▶ **TASK TO COMPLETE**
Among the lines below, a stretch begins at the one with "M462 822 493 834 487 849 456 838Z" and ends at the one with "M1065 540 1381 871". Repeat that stretch exactly, ends included.

(Items from a data source)
'''
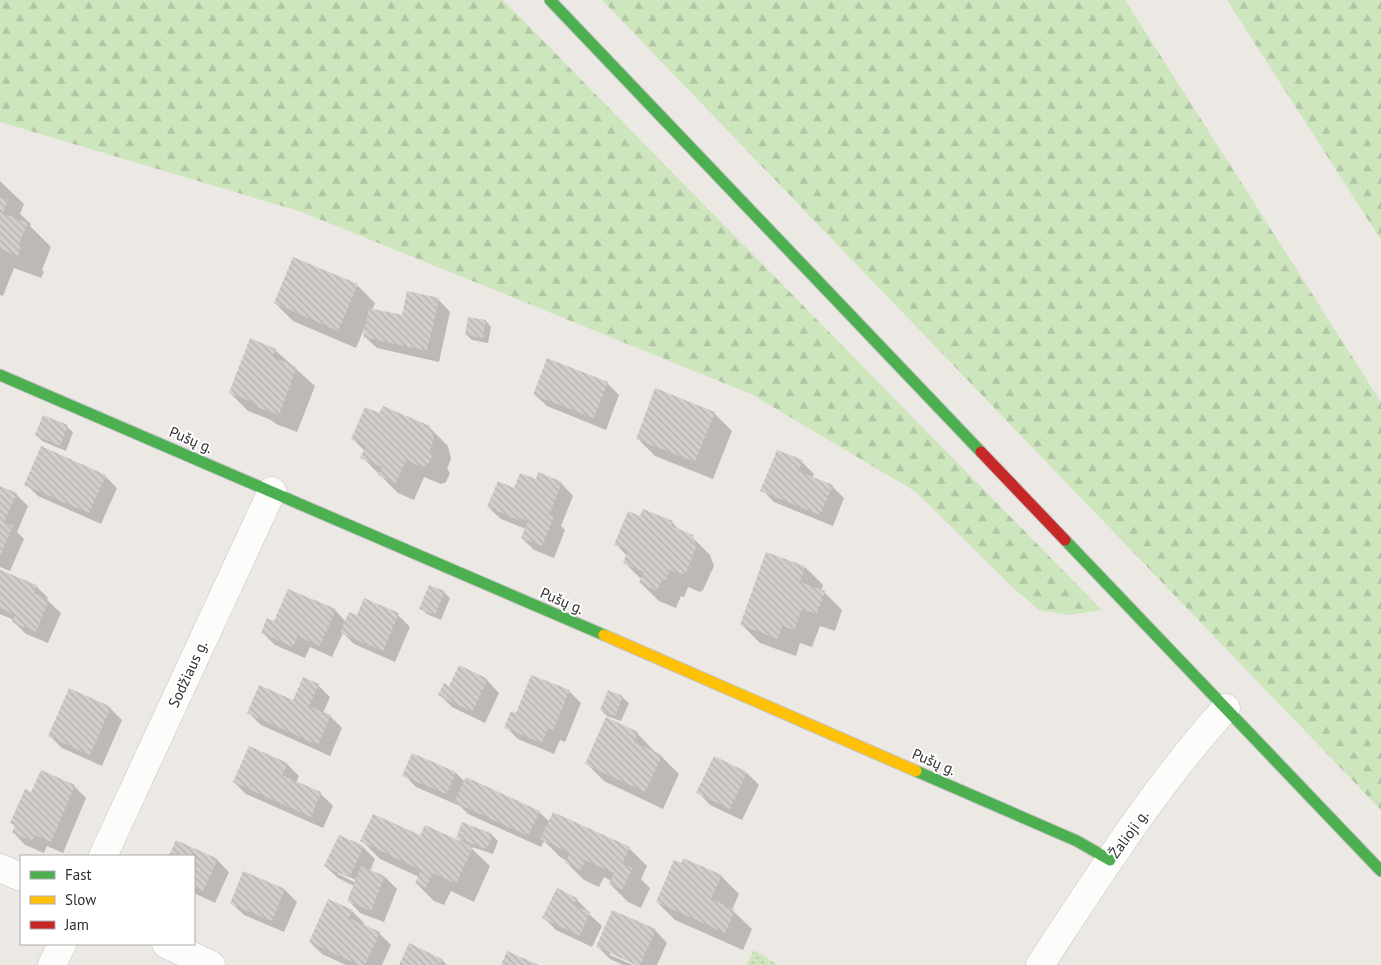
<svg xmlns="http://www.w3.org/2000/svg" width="1381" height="965" font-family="'PT Sans',sans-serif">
<defs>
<pattern id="grass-dots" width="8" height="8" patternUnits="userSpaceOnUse" patternTransform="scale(1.25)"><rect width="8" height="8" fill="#cee6be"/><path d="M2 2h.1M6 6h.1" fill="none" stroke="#b1c6a4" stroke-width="1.8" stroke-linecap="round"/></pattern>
<pattern id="forest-firs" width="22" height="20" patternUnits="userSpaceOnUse" patternTransform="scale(1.25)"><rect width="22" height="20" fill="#cee6be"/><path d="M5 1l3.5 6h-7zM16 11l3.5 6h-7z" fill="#b1c6a4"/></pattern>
<pattern id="building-back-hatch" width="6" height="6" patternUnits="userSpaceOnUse" patternTransform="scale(1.25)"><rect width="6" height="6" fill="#d1cecb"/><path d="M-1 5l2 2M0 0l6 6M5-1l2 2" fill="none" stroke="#b4b1af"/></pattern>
</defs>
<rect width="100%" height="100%" fill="#ece8e4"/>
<path fill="url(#grass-dots)" d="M754 950 778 965H746Z"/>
<path fill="url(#forest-firs)" d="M0 0H503L1102 610 1069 615 1039 610 1011 586 916 492 751 394 302 212 0 122Z
M602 0H1125L1381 402V810Z
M1227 0H1381V240Z"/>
<path fill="#0003" fill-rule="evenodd" d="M0 181 24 204 20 214 31 224 30 226 51 247 42 270 44 272 41 278 14 268 3 296 0 295Z
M357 285 375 303 372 310 403 317 438 299 450 312 439 362 377 348 364 336 365 327 356 348 293 321 275 303Z
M486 321 491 327 488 343 472 340 466 334Z
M275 350 315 386 297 432 276 424 271 420 248 411 230 393Z
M607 383 619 395 606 430 547 406 534 394Z
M714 413 732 431 713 479 655 456 637 438Z
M380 415 429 427 448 446 451 459 447 469 450 473 446 482 441 484 424 477 414 500 398 493 362 457 365 451 353 439Z
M67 427 73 432 66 451 42 441 36 435Z
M802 462 814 474 812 478 832 486 844 498 833 526 774 502 762 490Z
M105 476 117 488 101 524 38 496 26 484Z
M536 480 561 483 573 496 561 526 565 530 554 558 534 550 522 538 526 529 501 519 488 507 515 489Z
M0 487 16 494 28 506 17 532 24 539 10 571 0 567Z
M641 518 672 522 682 533 692 537 710 555 714 566 703 590 700 592 688 587 684 597 681 596 676 608 659 601 641 583 642 580 625 563 627 556 616 544Z
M805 567 823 585 821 591 824 592 842 610 835 631 820 626 812 647 800 643 796 656 760 643 742 625Z
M0 571 36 586 48 598 47 600 61 613 48 643 26 634 14 622V620L0 614Z
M444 592 450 598 441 620 427 614 421 608Z
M335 610 346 622 357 617 398 615 410 627 395 662 354 644 343 633 332 657 310 647 305 658 275 645 263 633 274 623Z
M487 680 499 693 485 723 452 707 440 695 450 688Z
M318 685 330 697 323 713 330 716 342 728 330 756 261 725 249 713 293 701Z
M569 691 581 703 565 742 560 740 554 754 518 739 506 727 516 714Z
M608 692 623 698 629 703 621 721 607 716 601 710Z
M110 708 122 720 102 766 62 748 50 736Z
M607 719 637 733 655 752V753L661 756 679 774 663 809 604 781 586 763Z
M714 758 747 773 759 785 742 820 710 805 698 792Z
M287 764 299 776 296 783 321 794 333 806 323 828 246 794 234 782Z
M456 773 465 782 539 812 550 822 629 848 647 866 641 879 650 888 641 908 628 902 610 884 611 881 604 877 599 887 584 880 566 862 567 861 560 857 544 841 541 847 468 814 460 806 416 787 404 775Z
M74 786 86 798 63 853 47 846 44 853 25 845 13 832 16 827 12 823 32 794Z
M492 835 498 841 493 854 469 846 490 866 474 902 451 891 444 905 434 901 416 883 419 877 380 859 362 841 420 837 465 845 458 838Z
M177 842 217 860 229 872 215 903 194 893V856H170Z
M363 847 375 859 370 871 385 877 397 889 384 922 360 913 348 900 354 886 338 878 325 866ZM338 872 356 880 354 882 338 874Z
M244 873 285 890 297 902 284 932 244 915 231 903Z
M721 876 739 894 732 910 752 929 743 950 675 920 657 902Z
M576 899 588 911V913L602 926 592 947 556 930 544 918Z
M352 911 364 923 363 926 379 933 391 945 382 965H346L322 954 310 942Z
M655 930 667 943 657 965H639L610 952V955L633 965H623L610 959 598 947Z
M442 960 447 965H400Z"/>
<path fill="url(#building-back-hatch)" d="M0 197 8 200 3 213 28 223 18 246 21 247 18 256 0 249Z
M293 257 358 284 338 331 274 303Z
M407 291 439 298 427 351 363 337 369 308 402 315Z
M468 317 486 320 483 338 465 335Z
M250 338 276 349 273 357 297 367 279 415 256 407 257 404 229 393Z
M547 358 608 382 594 418 533 395Z
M655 388 715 412 695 462 636 439Z
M383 406 430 426 434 440 429 452 433 454 428 464 422 467 406 460 396 483 378 475 382 467 360 458 366 446 351 439 365 407 379 413Z
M43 415 68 425 60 446 35 435Z
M41 446 106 475 89 513 24 485Z
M777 450 803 460 798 471 833 485 820 515 760 491Z
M538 472 562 482 549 515 554 517 542 546 521 538 528 521 519 518 518 520 487 507 498 481 514 488 520 473 536 479Z
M0 486 17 493 4 522 13 526 0 556Z
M643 509 673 521 671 526 693 535 696 547 686 573 682 574 670 570 666 580 662 579 657 591 639 583 644 572 623 563 628 550 614 545 628 511 640 516Z
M766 552 805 566 800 582 825 591 817 614 802 609 794 630 782 626 778 639 740 625Z
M0 570 37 585 34 593 49 600 36 632 12 622 15 615 0 608Z
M429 585 445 591 435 615 419 609Z
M288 589 336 609 320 646 298 636 293 647 261 633 267 618 274 621Z
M364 598 399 613 383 651 340 633 349 612 357 615Z
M459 665 488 679 472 712 438 695 444 683 449 686Z
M531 675 570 690 553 730 548 728 542 743 504 728 511 711 516 713Z
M303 677 319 684 309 706 331 715 318 745 247 713 259 685 293 700Z
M69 688 111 707 90 755 48 736Z
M608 690 623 696 615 716 600 710Z
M606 717 638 732 634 742 662 755 645 792 585 764Z
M249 746 288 763 282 775 321 792 311 817 233 782Z
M412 753 456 772 447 794 402 776Z
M714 756 747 772 730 809 696 793Z
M41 770 75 785 51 842 35 835 32 841 12 833 15 825 10 823 25 789 31 792Z
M466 777 540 811 528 836 454 802Z
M553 812 630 847 622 864 633 868 622 890 609 884 614 873 585 860 581 870 565 862 570 853 540 839Z
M373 814 420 835 425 825 473 847 456 884 433 873 426 888 415 883 421 870 360 841Z
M462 822 493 834 487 849 456 838Z
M339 835 364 846 349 878 324 866Z
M176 840 218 859 203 891 194 887V856H169Z
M683 858 722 875 711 899 735 910 725 933 656 902 674 860 681 863Z
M361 866 385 876 371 911 347 901Z
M243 871 285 889 272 921 230 904Z
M557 888 577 898 574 905 590 912 580 936 542 918Z
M328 899 353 910 349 918 380 932 365 965H359L309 942Z
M612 910 656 929 640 965H636L596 947Z
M409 943 442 959 440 965H399Z
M507 951 539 965H501Z"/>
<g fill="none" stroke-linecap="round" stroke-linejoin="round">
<defs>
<path id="street" d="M103 856 272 491
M0 868 21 877
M166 944 211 965
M52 965 62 944
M1040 965C1098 877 1155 786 1226 708"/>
<path id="fast" d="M550 0 981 452
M0 375 604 635
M1065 540 1381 871
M916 771 1077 841 1110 860"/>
<path id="slow" d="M604 635 916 771"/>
<path id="jam" d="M981 452 1065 540"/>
</defs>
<use href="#street" stroke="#c5c4c5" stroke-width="29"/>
<use href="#fast" stroke="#c5c4c5" stroke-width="13"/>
<use href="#slow" stroke="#c5c4c5" stroke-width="13"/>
<use href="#jam" stroke="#c5c4c5" stroke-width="13"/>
<use href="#street" stroke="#fcfcfb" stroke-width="28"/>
<use href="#fast" stroke="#4caf50" stroke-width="11"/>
<use href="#slow" stroke="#ffc107" stroke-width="11"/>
<use href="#jam" stroke="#c62828" stroke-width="11"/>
</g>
<g text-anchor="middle" stroke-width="4" stroke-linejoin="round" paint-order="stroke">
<g font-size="15" fill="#2e2e2e" stroke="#fff">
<text transform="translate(191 440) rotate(23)" y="5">Pušų g.</text>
<text transform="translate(562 601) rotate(23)" y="5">Pušų g.</text>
<text transform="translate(188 674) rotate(-65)" y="5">Sodžiaus g.</text>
<text transform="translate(934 762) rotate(23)" y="5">Pušų g.</text>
<text transform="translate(1129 834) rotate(-54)" y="5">Žalioji g.</text>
</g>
</g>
<rect x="20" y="855" width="175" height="90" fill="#ffffff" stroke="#ababab"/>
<rect x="30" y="871" width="25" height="8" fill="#4caf50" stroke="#ababab"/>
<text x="65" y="880" font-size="15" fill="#2e2e2e">Fast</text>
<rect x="30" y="896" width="25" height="8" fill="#ffc107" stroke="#ababab"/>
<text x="65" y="905" font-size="15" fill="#2e2e2e">Slow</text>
<rect x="30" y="921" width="25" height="8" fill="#c62828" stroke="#ababab"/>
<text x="65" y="930" font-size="15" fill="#2e2e2e">Jam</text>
</svg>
'''
▶ **OUTPUT FOR THIS EXERCISE**
M462 822 493 834 487 849 456 838Z
M339 835 364 846 349 878 324 866Z
M176 840 218 859 203 891 194 887V856H169Z
M683 858 722 875 711 899 735 910 725 933 656 902 674 860 681 863Z
M361 866 385 876 371 911 347 901Z
M243 871 285 889 272 921 230 904Z
M557 888 577 898 574 905 590 912 580 936 542 918Z
M328 899 353 910 349 918 380 932 365 965H359L309 942Z
M612 910 656 929 640 965H636L596 947Z
M409 943 442 959 440 965H399Z
M507 951 539 965H501Z"/>
<g fill="none" stroke-linecap="round" stroke-linejoin="round">
<defs>
<path id="street" d="M103 856 272 491
M0 868 21 877
M166 944 211 965
M52 965 62 944
M1040 965C1098 877 1155 786 1226 708"/>
<path id="fast" d="M550 0 981 452
M0 375 604 635
M1065 540 1381 871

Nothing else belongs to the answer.